_TASK TO CARRY OUT_
Format every line of the rows below as a Markdown table with the columns "No." and "Line", giving each line a number. Leave out the blank lines and the pictures.

[Stored entries]

════════

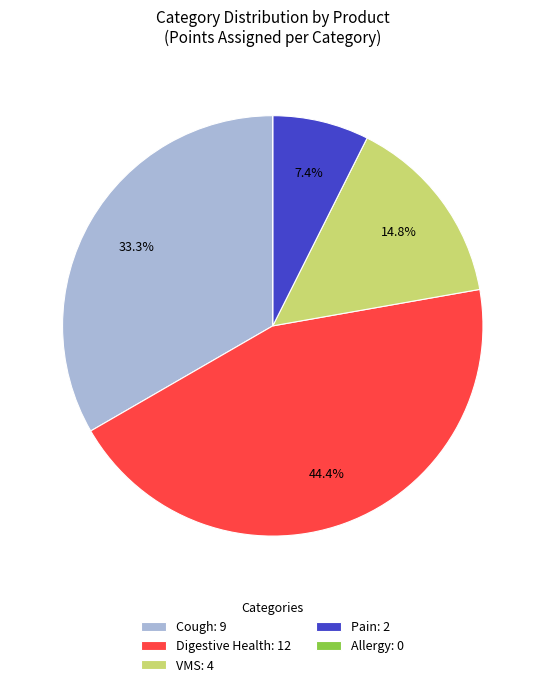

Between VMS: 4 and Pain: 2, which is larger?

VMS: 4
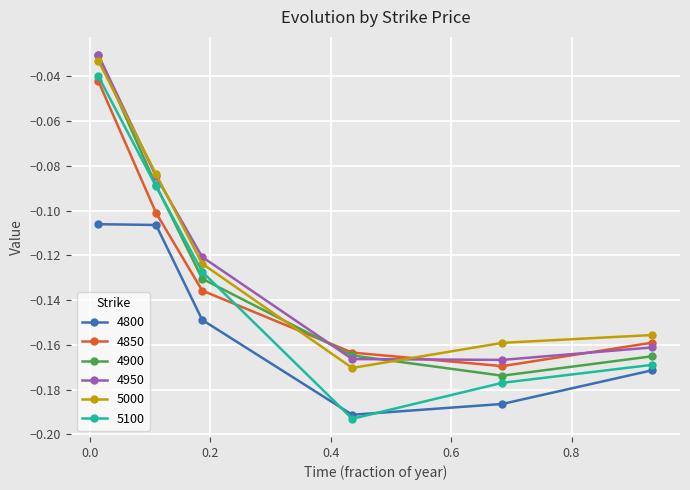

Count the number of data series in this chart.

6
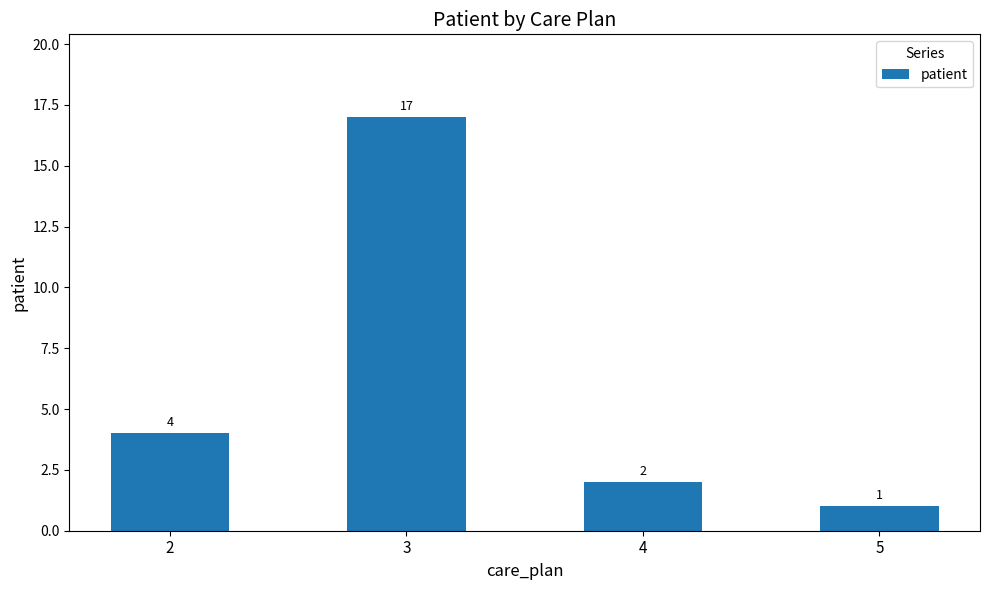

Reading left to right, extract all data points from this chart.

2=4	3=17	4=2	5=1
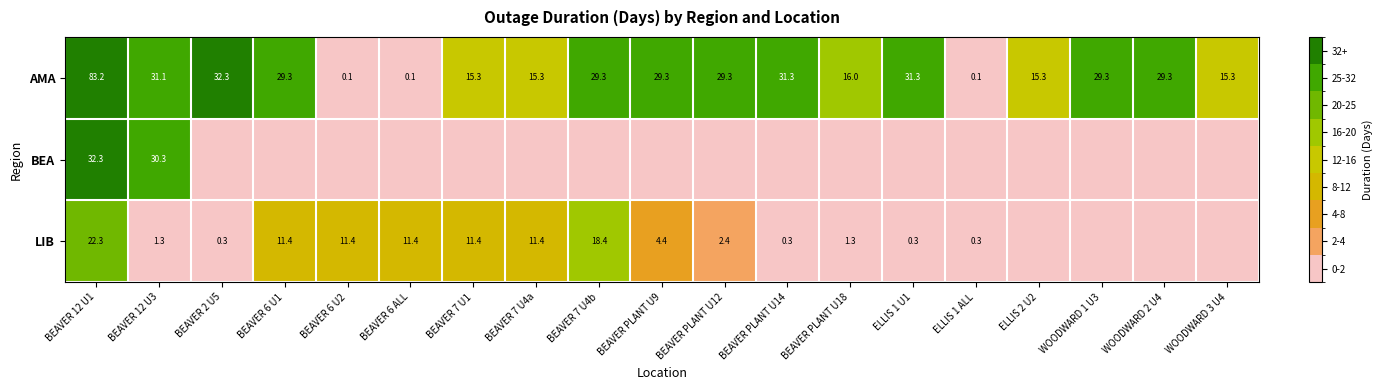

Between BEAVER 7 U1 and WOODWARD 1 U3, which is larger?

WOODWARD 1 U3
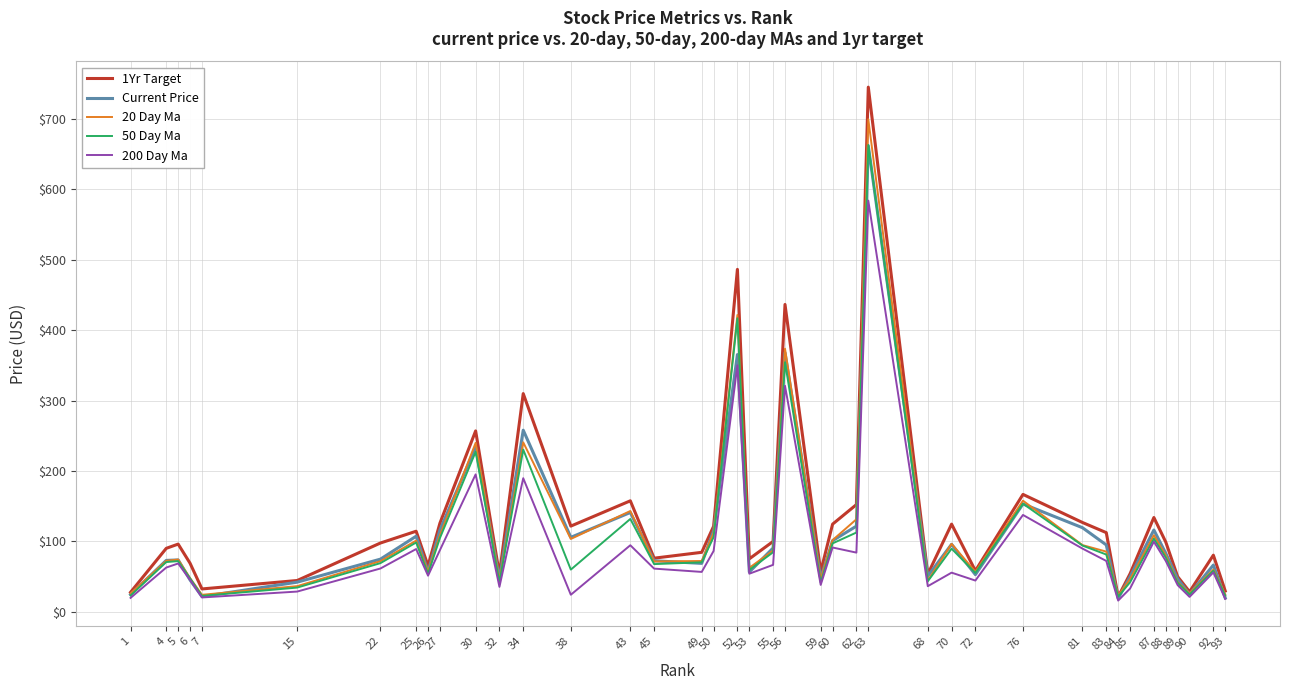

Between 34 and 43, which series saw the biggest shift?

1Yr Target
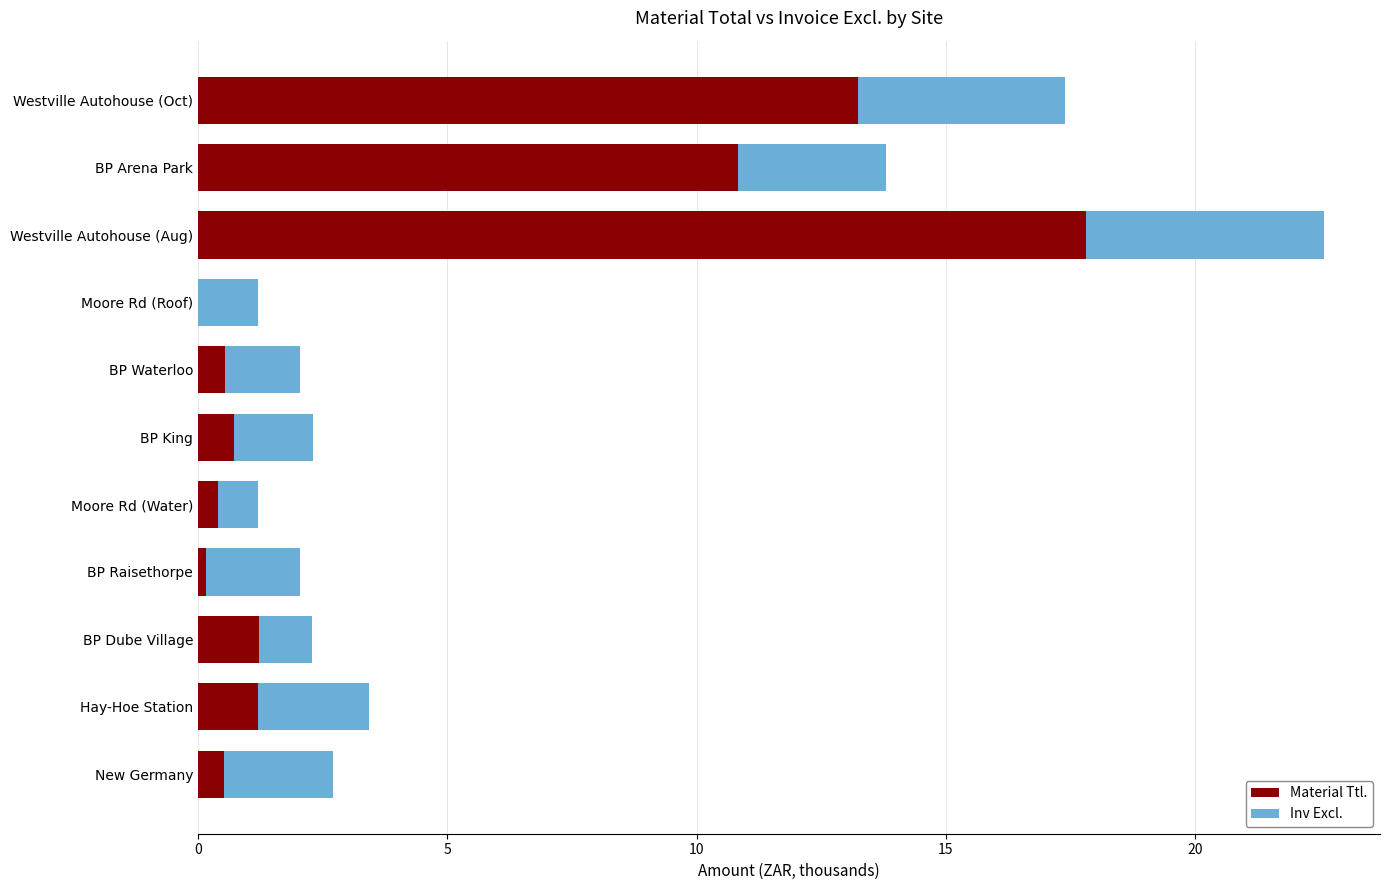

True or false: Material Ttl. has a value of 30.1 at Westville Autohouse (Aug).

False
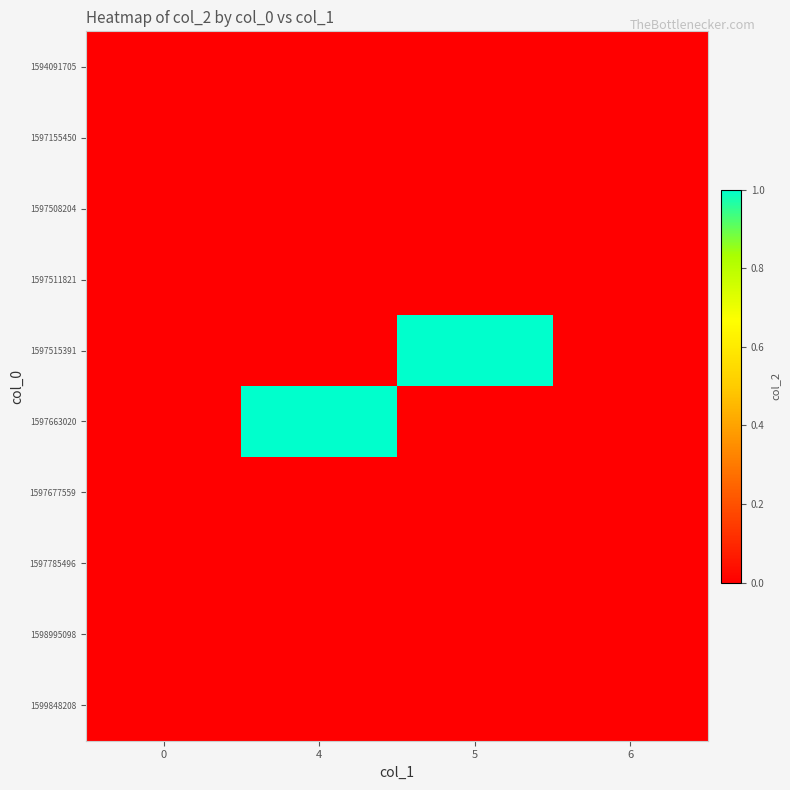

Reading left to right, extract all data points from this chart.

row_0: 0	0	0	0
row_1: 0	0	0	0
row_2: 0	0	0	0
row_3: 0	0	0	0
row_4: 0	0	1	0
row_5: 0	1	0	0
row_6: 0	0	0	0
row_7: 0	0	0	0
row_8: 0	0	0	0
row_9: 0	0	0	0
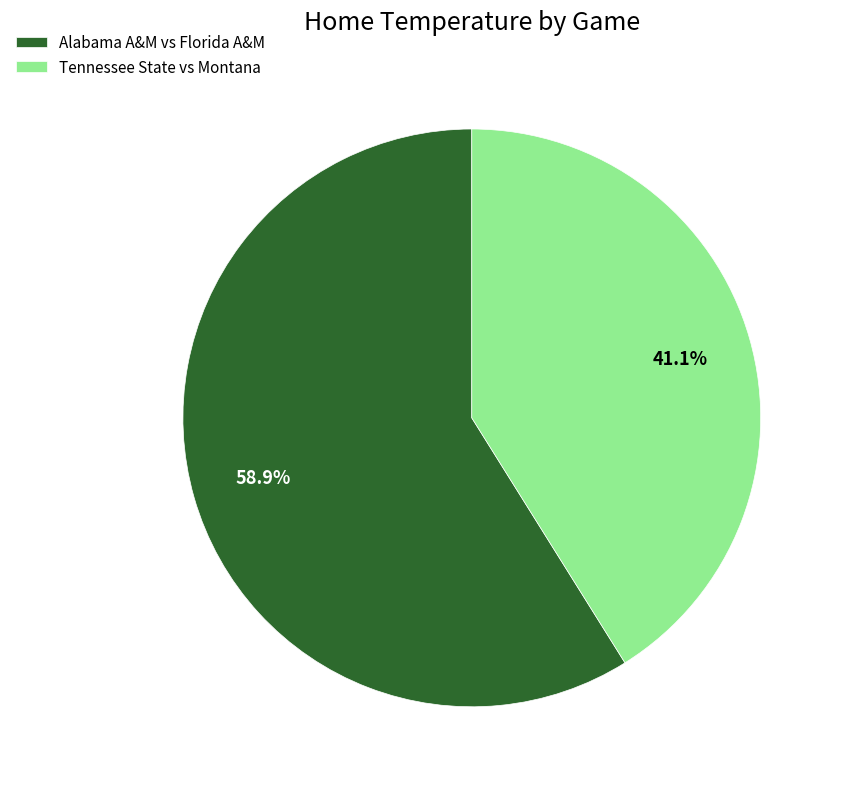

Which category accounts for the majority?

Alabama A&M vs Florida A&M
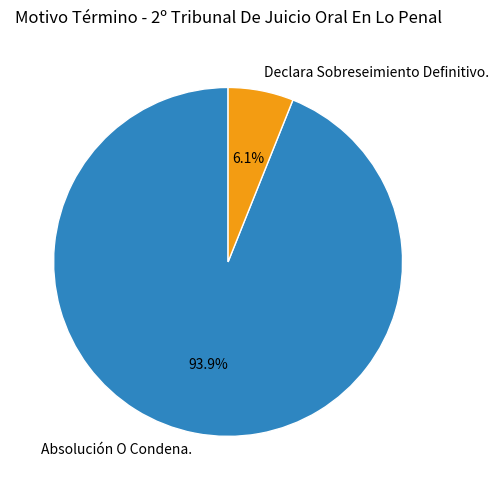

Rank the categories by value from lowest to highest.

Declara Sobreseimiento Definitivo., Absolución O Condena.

════════

_RESULT_
| No. | Line |
|---|---|
| 1 | Between VMS: 4 and Pain: 2, which is larger? |
| 2 | VMS: 4 |
| 3 | Count the number of data series in this chart. |
| 4 | 6 |
| 5 | Reading left to right, extract all data points from this chart. |
| 6 | 2=4	3=17	4=2	5=1 |
| 7 | Between BEAVER 7 U1 and WOODWARD 1 U3, which is larger? |
| 8 | WOODWARD 1 U3 |
| 9 | Between 34 and 43, which series saw the biggest shift? |
| 10 | 1Yr Target |
| 11 | True or false: Material Ttl. has a value of 30.1 at Westville Autohouse (Aug). |
| 12 | False |
| 13 | Reading left to right, extract all data points from this chart. |
| 14 | row_0: 0	0	0	0 |
| 15 | row_1: 0	0	0	0 |
| 16 | row_2: 0	0	0	0 |
| 17 | row_3: 0	0	0	0 |
| 18 | row_4: 0	0	1	0 |
| 19 | row_5: 0	1	0	0 |
| 20 | row_6: 0	0	0	0 |
| 21 | row_7: 0	0	0	0 |
| 22 | row_8: 0	0	0	0 |
| 23 | row_9: 0	0	0	0 |
| 24 | Which category accounts for the majority? |
| 25 | Alabama A&M vs Florida A&M |
| 26 | Rank the categories by value from lowest to highest. |
| 27 | Declara Sobreseimiento Definitivo., Absolución O Condena. |